Heart disease is the No. 1 cause of death among patients with diabetes but it doesn’t have to be, according to a statement recently released by the American Heart Association and American Diabetes Association.
Published in the American Heart Association journal Circulation, this statement summarized the latest evidence on heart disease prevention in patients with type 2 diabetes. Type 2 diabetes is the most common type of diabetes, affecting nearly 28 million adults in the United States. Diabetes can nearly double an individual’s risk of developing heart disease, but there are many steps patients can take to reduce their cardiovascular risk.
That’s why in 1999, the American Heart Association and American Diabetes Association released guidelines about the prevention of heart disease in diabetic patients. Written by a team of experts, this statement summarized what we know about diabetes and heart disease prevention based on research findings. It also provided recommendations for patients and clinicians regarding treatment and lifestyle choices to reduce cardiovascular risk.
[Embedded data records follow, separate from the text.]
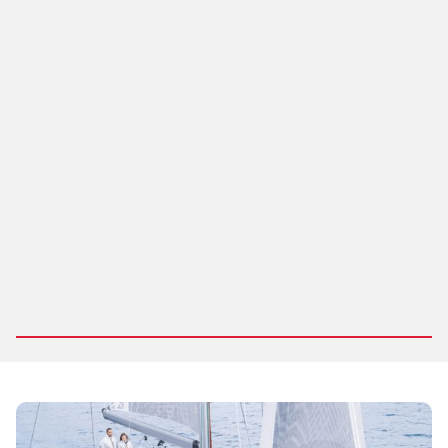
B25 & C35 Panels
Type
Electronic Panels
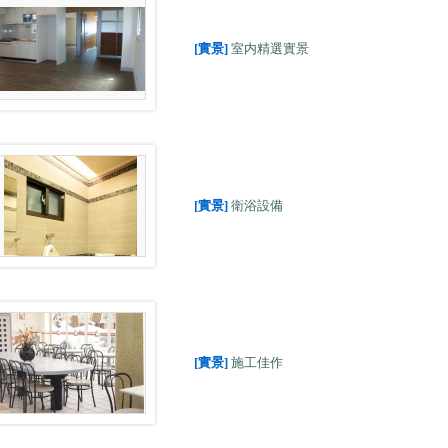
[實景]
室内精選實景
[實景]
衛浴設備
[實景]
施工佳作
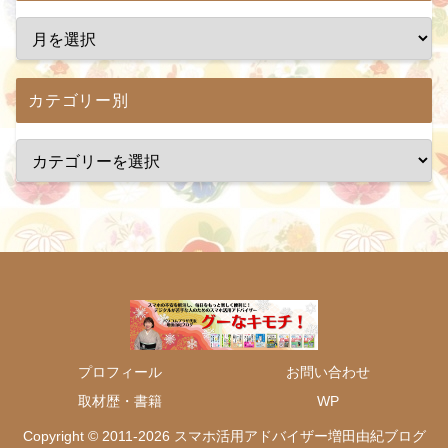
カテゴリー別
プロフィール
お問い合わせ
取材歴・書籍
WP
Copyright © 2011-2026 スマホ活用アドバイザー増田由紀ブログ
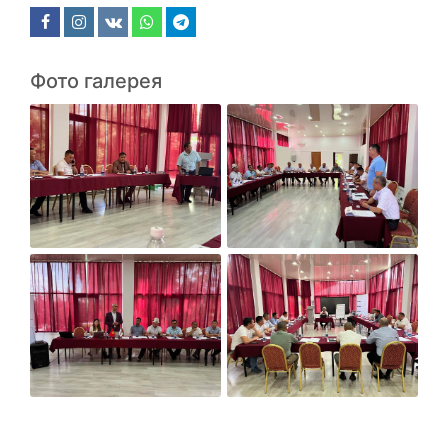
Фото галерея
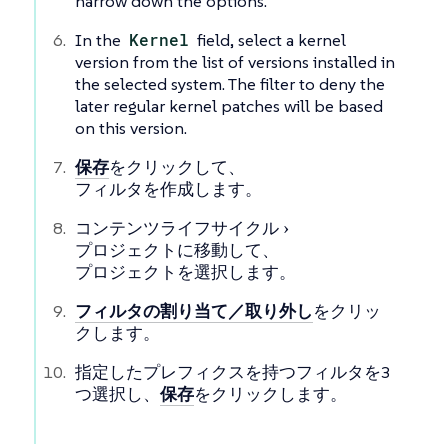
narrow down the options.
In the
Kernel
field, select a kernel
version from the list of versions installed in
the selected system. The filter to deny the
later regular kernel patches will be based
on this version.
保存
をクリックして、
フィルタを作成します。
コンテンツライフサイクル
プロジェクト
に移動して、
プロジェクトを選択します。
フィルタの割り当て／取り外し
をクリッ
クします。
指定したプレフィクスを持つフィルタを3
つ選択し、
保存
をクリックします。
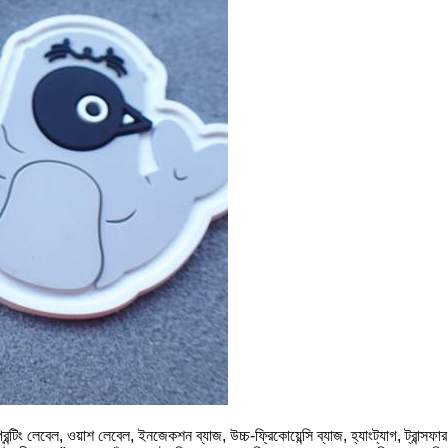
েবেল, ওয়াশ লেবেল, ইনজেকশন ব্যাজ, উচ্চ-ফ্রিকোয়েন্সি ব্যাজ, হ্যাংট্যাগ, ট্রান্সফা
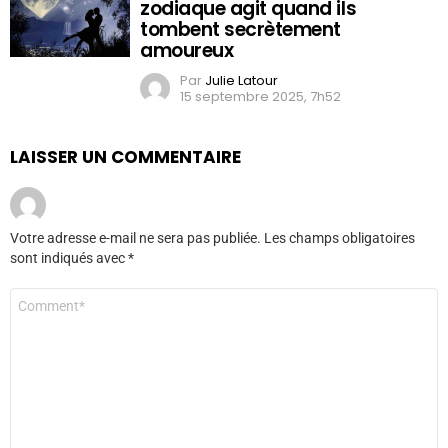
zodiaque agit quand ils
tombent secrètement
amoureux
Par
Julie Latour
15 septembre 2025, 7h52
LAISSER UN COMMENTAIRE
Votre adresse e-mail ne sera pas publiée.
Les champs obligatoires
sont indiqués avec
*
Commentaire
*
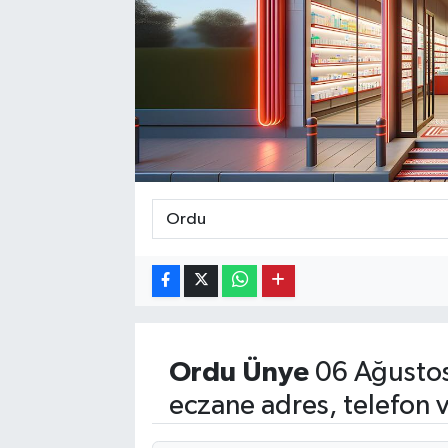
Ekonomi
Eleman
Emlak
Gündem
Gurme
Haber
İlçe Haberleri
Ordu
Ünye
06 Ağustos
Keşfet
eczane adres, telefon 
Kültür & Sanat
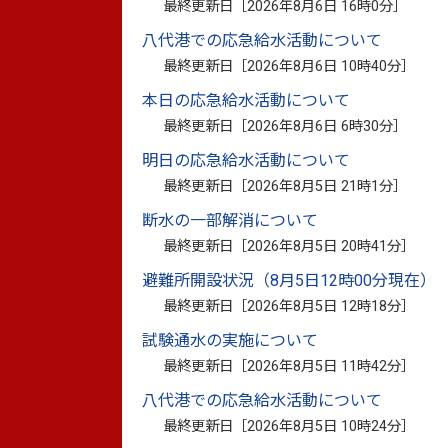
したので公表します。
最終更新日［
2026年8月6日 16時0分
］
八代港での応急給水活動について
最終更新日［
2026年8月6日 10時40分
］
1 業務名称
本日の応急給水活動について
最終更新日［
2026年8月6日 6時30分
］
明日の応急給水活動について
八代市金剛コミュニティセンター建替
最終更新日［
2026年8月5日 21時1分
］
断水の一部解消について
2 審査日
最終更新日［
2026年8月5日 20時41分
］
避難所開設状況（8月5日12時00分現在）
令和5年5月19日（金曜日）
最終更新日［
2026年8月5日 12時18分
］
試験通水の実施について
3 入選企画提案者（契約予定者）
最終更新日［
2026年8月5日 11時42分
］
八代港での応急給水活動について
最終更新日［
2026年8月5日 10時24分
］
株式会社URリンケージ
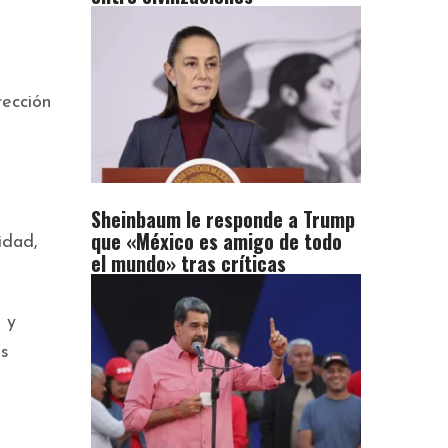
rección
Sheinbaum le responde a Trump
que «México es amigo de todo
idad,
el mundo» tras críticas
 y
as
But since the last update in 2007, we have an even better understanding of heart disease prevention in patients with type 2 diabetes. Here’s what every patient should know about the latest updates:
- Diagnosis. The way doctors diagnose diabetes has changed significantly in recent years. In the past, tests for diagnosing diabetes included a fasting glucose or 2-hour glucose. Both are traditional tests that measure blood glucose or sugar levels. But in 2010, the American Diabetes Association recommended A1C tests for the diagnosis of diabetes. The A1C test provides information about a person’s average level of blood glucose over three months. Since the A1C test does not require fasting, this test is often more convenient than traditional blood glucose tests. With the addition of the A1C test, doctors may now use a fasting glucose, 2-hour glucose, A1C test, or any of combination of the three to test patients for diabetes.
- Healthy lifestyle choices. As experts explain, a healthy lifestyle that includes physical activity and a well-balanced diet is a cornerstone of heart disease prevention. A recent trial called the Look AHEAD study found that increased exercise and a healthy diet can help patients with diabetes safely and effectively lose weight. Along with weight reductions, many patients no longer needed medications for cardiovascular risk factors like high blood pressure and high cholesterol. A second study also found that Mediterranean Diet may reduce risk for heart disease by 30%.
- Managing cardiovascular risk factors. It’s important that patients with diabetes address any cardiovascular risk factors they may have, such as overweight/obesity, high blood pressure and high cholesterol. Closely managing blood sugar levels can also significantly reduce risk of complications. Management of these risk factors can often be achieved with lifestyle changes, medication or a combination of the two.
- Weight loss. Research suggests that in overweight and obese patients, losing just 3-5% of body weight can significantly reduce cardiovascular risk and improve health. In most patients, weight loss can be achieved through healthy lifestyle choices like increasing physical activity and healthy eating. When this approach fails, however, weight loss surgery and/or medications may help obese patients lose weight and improve health.